On May 9, Québec Premier Jean Charest unveiled for a second time his famous “Plan Nord” that aims to occupy, develop and exploit this vast territory north of the 49th parallel. The area is 1.2 million square kilometers and makes up over 70% of Québec’s land mass.
Coordinated by a new state corporation, the Charest plan anticipates public and private investments of about $80 billion over a period of 25 years. This includes some 11 mining projects that are already underway, like the one announced a few days ago by ArcelorMittal, which plans to significantly increase its iron extraction in Fermont, in the Northeast part of the province. The plan also includes the development of new energy projects (hydro, wind and tidal), which will add over 3,500 megawatts to Hydro-Québec’s total capacity.
The Plan will no doubt have a detrimental affect on the health of Aboriginal people, according to Martin Lukacs, an activist with the Barriere Lake Solidarity Committee. Already, he says, “one in six indigenous communities in this country are on an active boil water alert.” Lukacs cites studies that show suicide and poor health outcomes increase when Aboriginal communities are no longer able to hunt and fish on their lands.
Out of the 18,000 contaminated sites identified by the Treasury Board of Canada, around 5,000 are on treaty territories.
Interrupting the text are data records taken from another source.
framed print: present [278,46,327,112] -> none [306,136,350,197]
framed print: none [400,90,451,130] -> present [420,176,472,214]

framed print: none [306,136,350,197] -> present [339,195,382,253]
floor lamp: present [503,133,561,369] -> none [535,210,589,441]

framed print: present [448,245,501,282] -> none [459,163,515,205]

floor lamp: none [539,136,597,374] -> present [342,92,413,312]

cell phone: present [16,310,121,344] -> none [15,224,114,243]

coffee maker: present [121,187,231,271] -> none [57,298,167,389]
Meanwhile, the life expectancy of Aboriginal people is approximately seven years lower than the average, according to Statistics Canada, and many indigenous communities near mining projects suffer through-the-roof cancer rates.
From the $2.1 billion the Québec government plans to invest in the five first years of its Plan, a mere $382 million will be used to establish so-called “social measures.” And yet, “social measures” includes the money that will be spent to train the workforce the capitalists will need. For the people who inhabit the territory covered by the Plan Nord (who are mainly indigenous and Inuit), the only concrete measure that has been announced is the building of 840 houses in Nunavik and the renovation of 482 others. But even then, these housing projects are not necessarily intended for current residents.
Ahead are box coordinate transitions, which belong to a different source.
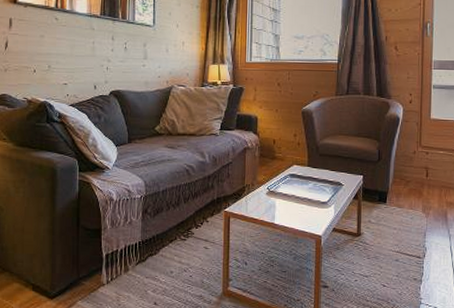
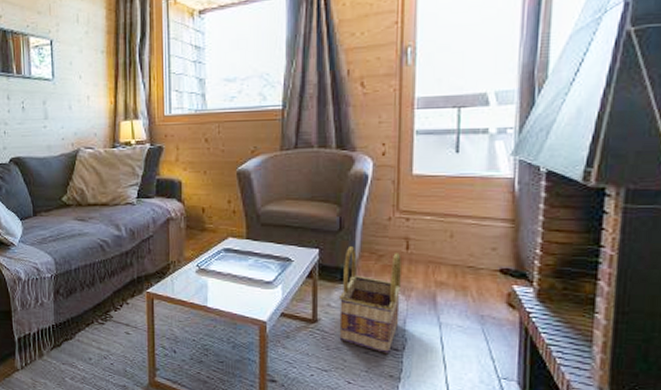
basket: none [377,174,423,260] -> present [338,246,401,353]

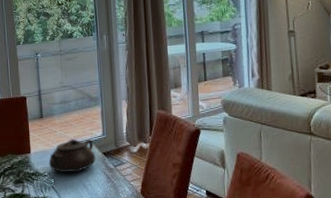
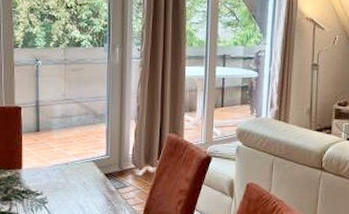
teapot: present [48,139,96,173] -> none [42,157,96,193]

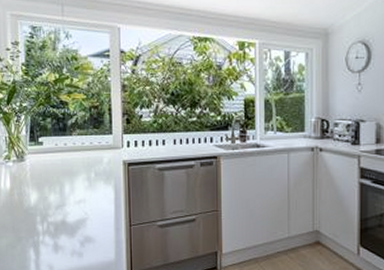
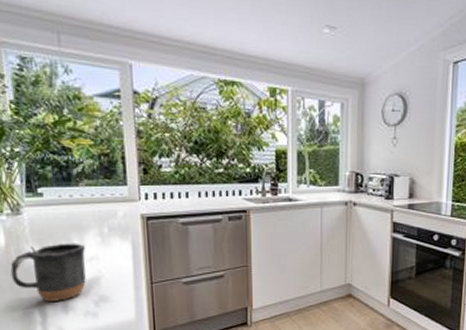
mug: none [13,187,75,242] -> present [10,243,86,303]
The government’s official website specifies that these housing projects will aim “to develop the accommodation capacity” of the concerned territories. A leaked report from the Ministry of Health said that while 8% of Québec houses require major repairs on average, no less than 36% of houses in Nunavik and 31% of Cree houses require such major work. But with the Plan Nord, the new or renovated houses will be first given to the bosses and foremen from the big corporations and then, if some are still available, to workers from the south.
While it has not generated the level of enthusiasm the Charest government would have wished, the opposition parties are hardly critical of the Plan. Official Opposition leader Pauline Marois said her party agrees with the general outline of the project and even promised to maintain it if the PQ was to win the next provincial election. Much of the criticism has focused on the level of royalties the government plans will require from mining companies and the tax benefits it will grant to them, which could eventually cancel out the former.
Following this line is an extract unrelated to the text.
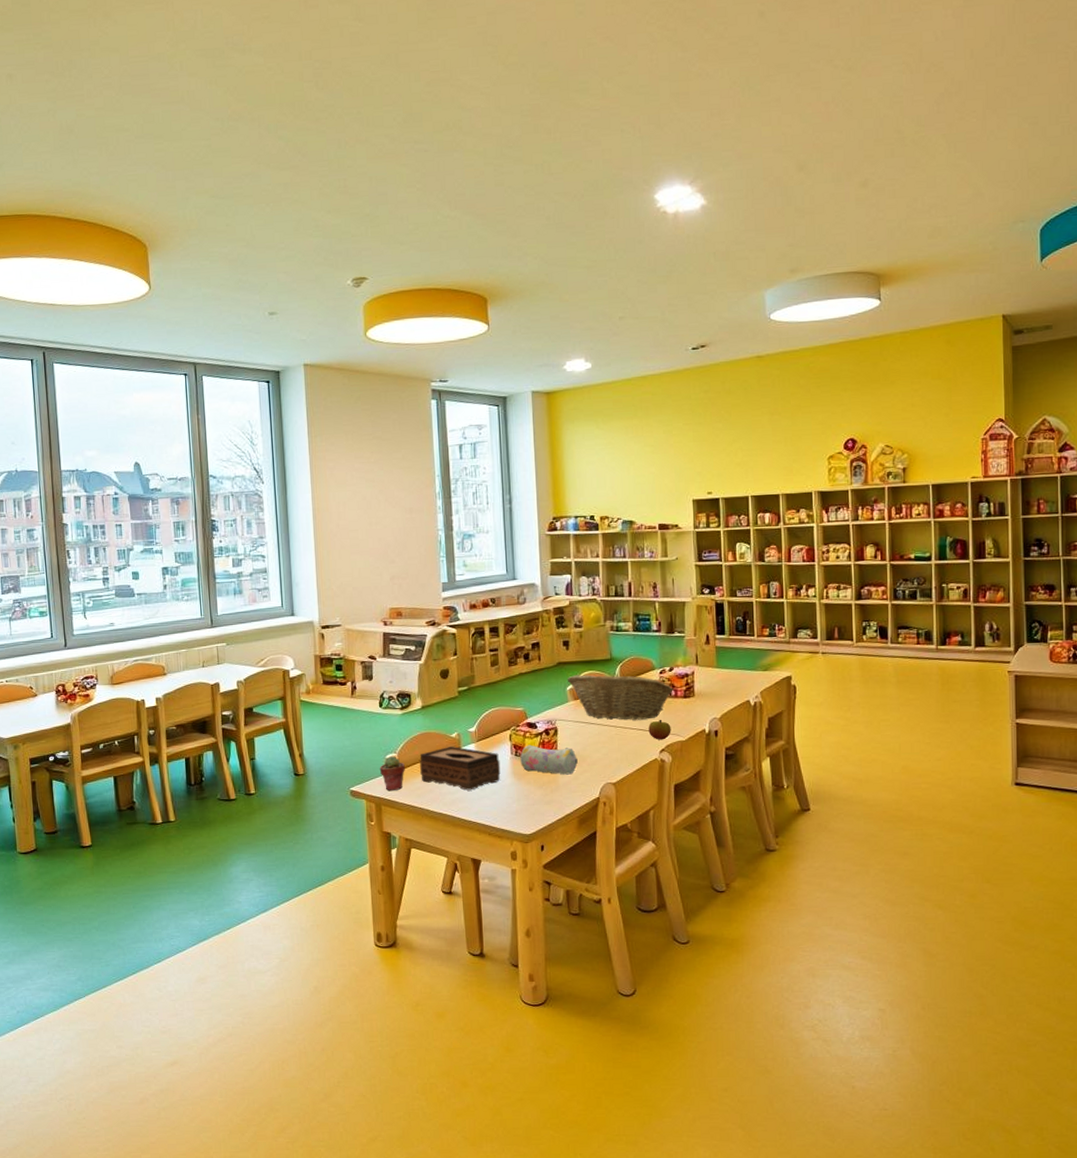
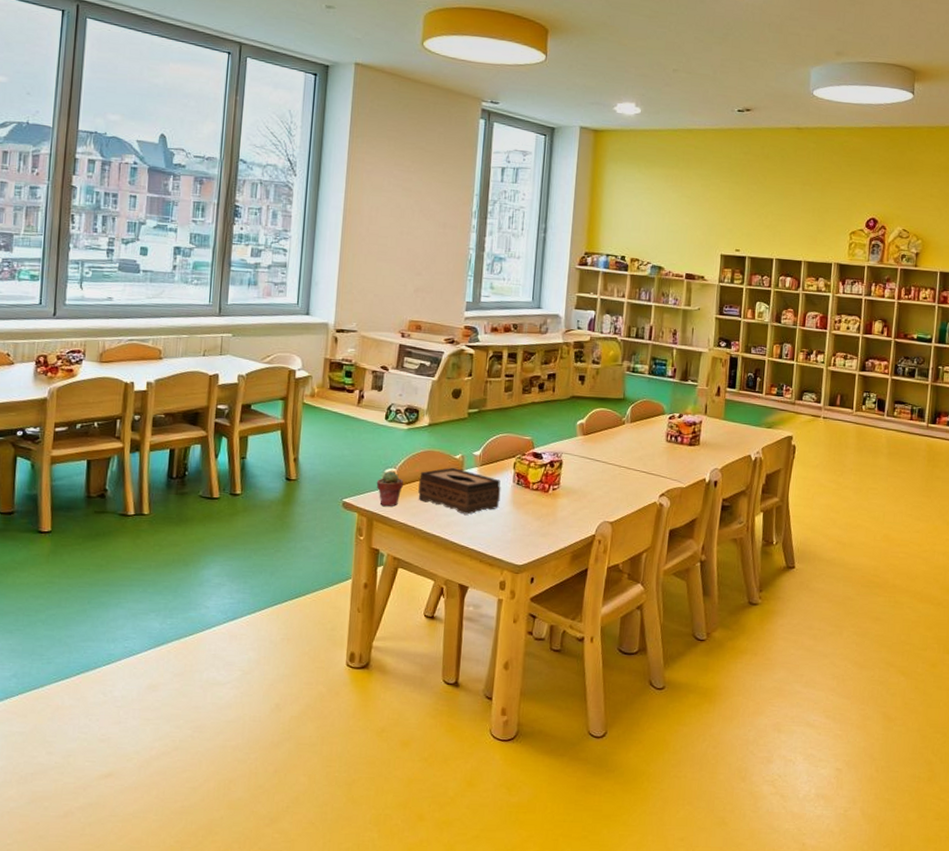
pencil case: present [520,745,578,775] -> none [521,475,579,509]
fruit basket: present [567,674,673,720] -> none [578,410,680,463]
apple: present [648,720,671,740] -> none [651,464,674,485]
Some argued Plan Nord, by delivering Québec territory on a silver platter to foreign investors, is subjecting Canada to the “colonial” influence of Chinese and Indian corporations such as Tata Group. But the real colonialism in this case is the fact that First Nations people living on that territory will be forced to accept a few crumbs in exchange for waiving of their traditional claims.
In order to give the illusion of some kind of “respect” for indigenous communities, the government has ensured the collaboration of the Grand Council of the Crees and some Band councils leaders appointed under the Indian Act, who will be allowed to manage and redistribute some of the crumbs the Plan Nord will sprinkle —if they don’t simply keep it for themselves. This typically colonialist operation ignores any recognition of the First Nations’ right to self-determination.
In fact, the achievement of Plan Nord will renew the historical theft and occupation of their territories, which are the source of all the problems they have continued to face since the first settlers arrived. The Plan Nord is nothing else than a project tailored for the imperialist bourgeoisie in Québec and Canada.
If the will of the bourgeoisie to exploit the territories located north of the province appears obvious from an economic point of view, it also has an important political objective linked to the control of the territory and its integrity. On May 9, Jean Charest again repeated what he had said in September 2008, when he pointed his finger at the huge map displayed behind him: “This territory, twice the size of France, belongs to us Quebecers!”
In saying this, the Prime Minister was not only thinking about its huge resources and the juicy profits his big Québec capitalist friends will make from exploiting them: he was also considering the important challenge posed by the effective occupation of this territory, especially in the context of climate change and the opening up of the Northwest Passage. In this way, Québec’s position is similar to the one of the federal government, which posed many gestures in the recent years, even if some of them were more symbolic than anything else, to assert Canadian sovereignty over Arctic land areas.
For more than fifteen years, we have seen the development of what may be called the final phase of the colonization of the territory by the Canada-Québec imperialist partnership, which aims to assert Canada’s sovereignty (through its various provincial entities) as opposed to self-determination of First Nations. In this colonial game, only big business will win. Of course the biggest losers will be the indigenous peoples, but the majority of Canadians will also lose out due to the environmental destruction of the mining projects proposed in the plan.